Om u te helpen de verschillen tussen stomamaterialen beter te begrijpen en uw wensen beter te kunnen bespreken met uw stomaverpleegkundige, volgt hieronder een overzicht van veelgebruikte termen.
Huidplak: Het gedeelte van het stomamateriaal waarmee het opvangmateriaal op uw huid wordt bevestigd. De huidplak moet goed aansluiten op uw huid en precies rond uw stoma passen, zodat de output van uw stoma niet in contact kan komen met de omliggende huid.
Eendelige opvangsystemen bestaan uit een opvangzakje en een huidplak die een geheel vormen. Als het zakje verwisseld moet worden, verwijdert u het zakje met huidplak in zijn geheel.

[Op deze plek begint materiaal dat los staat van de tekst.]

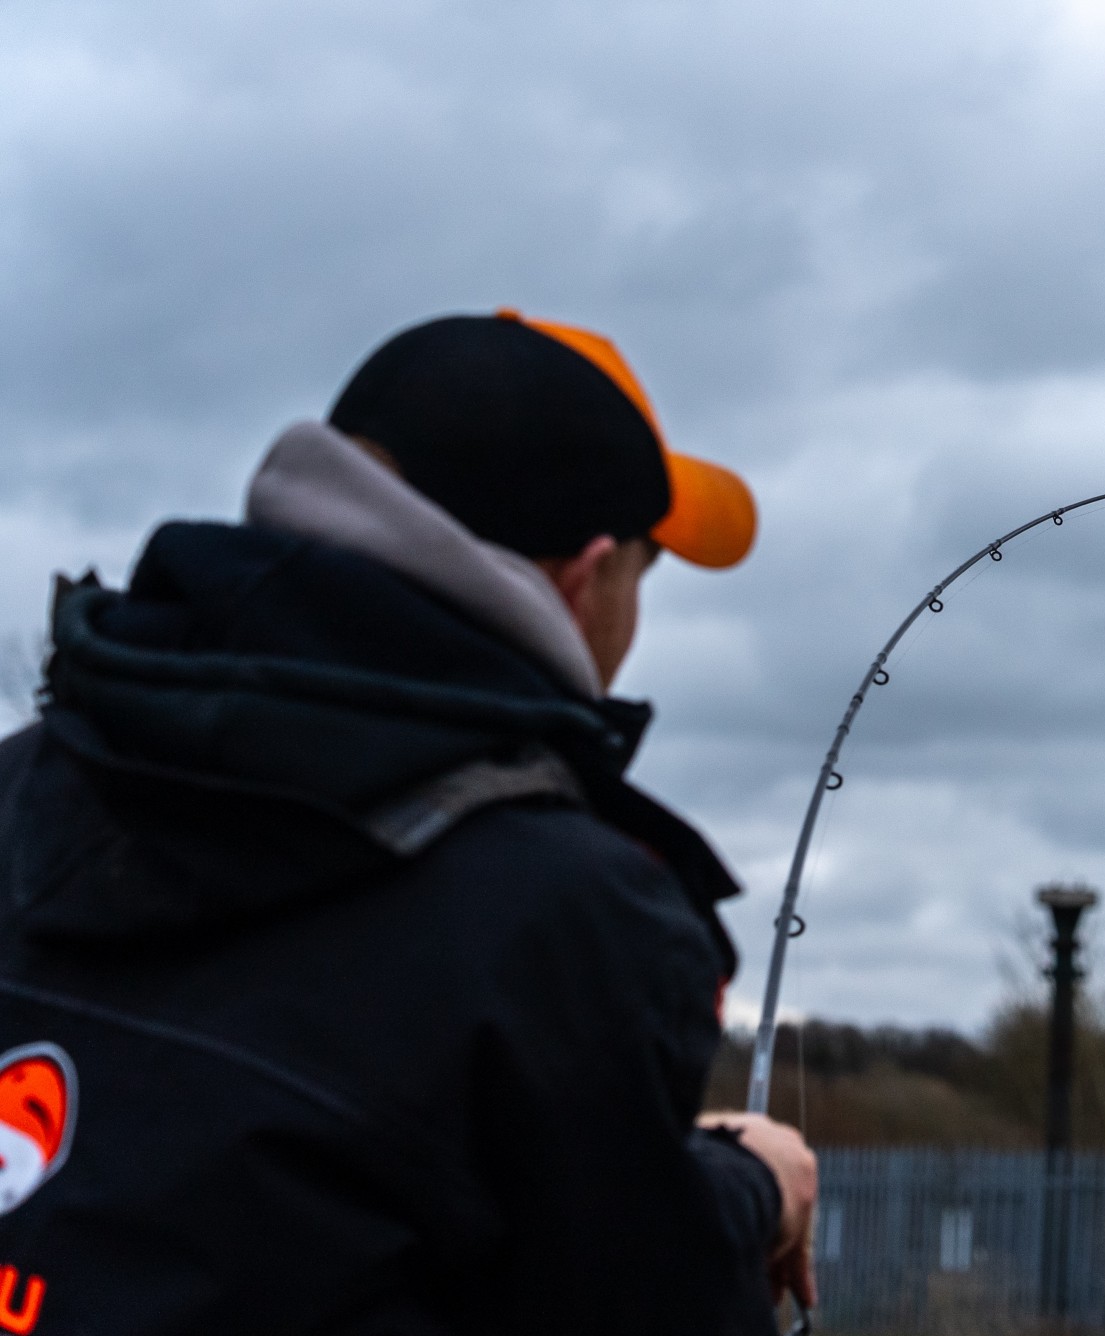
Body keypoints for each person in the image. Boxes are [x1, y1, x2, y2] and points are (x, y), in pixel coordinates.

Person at [0, 311, 815, 1333]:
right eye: (640, 576)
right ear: (583, 577)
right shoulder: (564, 916)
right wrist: (752, 1188)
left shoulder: (27, 781)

Tweedelige opvangsystemen bestaan uit een losse huidplak en een opvangzakje. Deze twee onderdelen worden op elkaar geplakt of geklikt. De huidplak kan gemiddeld twee tot drie dagen blijven zitten en u wisselt tussendoor alleen het zakje.
Convexiteit: Een speciaal gevormde huidplak met een ovale schaal die lichte druk uitoefent op de huid rondom de stoma. Deze huidplak wordt gebruikt om een stoma die op of onder het huidoppervlak ligt iets omhoog te duwen, waardoor de ontlasting of urine beter in het zakje kan komen.
Huidplak voor langdurig gebruik: een huidplak die gebruikt kan worden bij 'agressieve' output van uw stoma. Soms heeft een ileostoma of urostoma (tijdelijk bijv. door medicatie) een meer dan gemiddeld agressieve output waardoor de reguliere huidplak te snel oplost. Huidplakken voor langdurig gebruik zijn beschikbaar in tweedelige opvangmaterialen.
Filter: Uw stoma produceert lucht en een teveel aan lucht kan ervoor zorgen dat het zakje gaat opbollen (men noemt dit ook wel 'ballooning'). Het opvangmateriaal is daarom voorzien van een filter dat geur neutraliseert voordat het het zakje verlaat via dit filter.
Terugslagventiel: Urinestomazakjes hebben een terugslagventiel om te voorkomen dat urine terugstroomt naar de stoma en zodoende urineweginfecties helpt te voorkomen.